Située à 160 km de Washington DC, aux Etats-Unis, l’île fait partie d’une zone isolée et très marécageuse. Le photographe Sébastien Leban s’est immergé au contact des habitants pour documenter les conséquences directes du réchauffement climatique sur leur vie. L’Île pourrait être amenée à disparaître d’ici les trente prochaines années, si le gouvernement ne prend pas les mesures nécessaires face à l’urgence écologique. Cette inaction, Sébastien Leban la dénonce à travers ses clichés engagés. Ils dépeignent une certaine fragilité, où religion et politique se mêlent au déni climatique ambiant. Sébastien Leban ajoute : « Sensibiliser le spectateur à l’écologie et mettre en lumière ces différentes problématiques grâce à la photographie est important pour moi. » Les images sont à découvrir au Garage, une ancienne friche reconvertie en lieu d’exposition à l’occasion du festival de La Gacilly.
Emmanuel Berthier : « Je ne souhaite pas dénoncer. Simplement faire découvrir la nature et sa vulnérabilité de façon esthétique »
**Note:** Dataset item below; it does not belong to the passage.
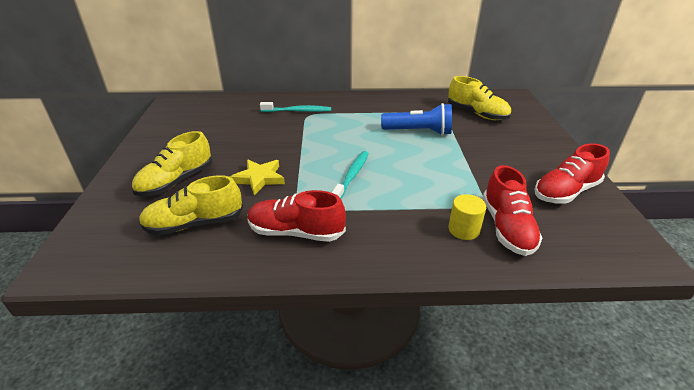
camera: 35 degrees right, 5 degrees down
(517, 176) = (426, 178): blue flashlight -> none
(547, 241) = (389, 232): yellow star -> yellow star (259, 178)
« Être dehors au contact de l’environnement, c’est passionnant », confie Emmanuel Berthier, sourire aux lèvres. En entrant dans la vie active, le jeune homme s’est naturellement tourné vers un BTS gestion de la nature. À force d’être sur le terrain, il décide un jour de s’essayer à la photographie pour témoigner de la fragilité de ces paysages sauvages et majestueux : « J’ai été le spectateur de moments rares que j’ai voulu immortaliser avec mes clichés. » Un simple passe-temps, qui occupe aujourd’hui l’intégralité de son activité professionnelle. Lorsqu’on le questionne sur son engagement écologique, le photographe répond : « Je ne prétends pas protéger la nature avec mes photos », avant d’ajouter « mon travail est toujours lié à l’environnement mais je ne souhaite pas dénoncer. Simplement faire découvrir la nature et sa vulnérabilité de façon esthétique. »
La série photographique les Sanctuaires du Morbihan est une commande spécialement réalisée pour le Festival de La Gacilly, dans le cadre de l’année de la biodiversité. À cette occasion, le photographe s’est immergé dans cinq réserves à-travers le Morbihan. En passant par les landes de Monteneuf, les marais de Séné, l’île de Groix, les étangs du Loc’h à Guidel, mais également autour du lac de Guerlédan. « En échangeant avec les personnes qui s’en occupe, on se rend compte de la difficulté de maintenir ces grands espaces », explique le photographe. Ces réserves naturelles ont été développées afin de protéger les écosystèmes de l’activité humaine. Au fil des saisons, Emmanuel Berthier a su capturer avec poésie la vie et les paysages sauvages de ces immenses réserves biologiques du Morbihan.
Pour aller plus loin : site du Festival photo de La Gacilly
Un engagement de longue date
Être « acteur de la transition écologique et sociale » est l’une des missions principales que s’est donné le festival de La Gacilly, depuis sa création en 2004. « Nos messages engagés, on les applique dans l’organisation du festival. Nous avons une démarche d’amélioration continue sur nos impacts environnementaux », rappelle Stéphanie Retière, directrice de l’événement. Ces choix passent notamment par les supports utilisés lors des expositions, aujourd’hui entièrement fait de PVC recyclé. Le festival souhaite également « développer le dialogue avec d’autres partenaires sur les enjeux écologiques » pour travailler conjointement sur les bonnes pratiques à adopter. Depuis 2011, La Gacilly fait par exemple partie du Collectif des Festivals Engagés en Bretagne. Un projet lancé en 2005, visant à accompagner les organisateurs dans leur processus de développement durable et environnemental.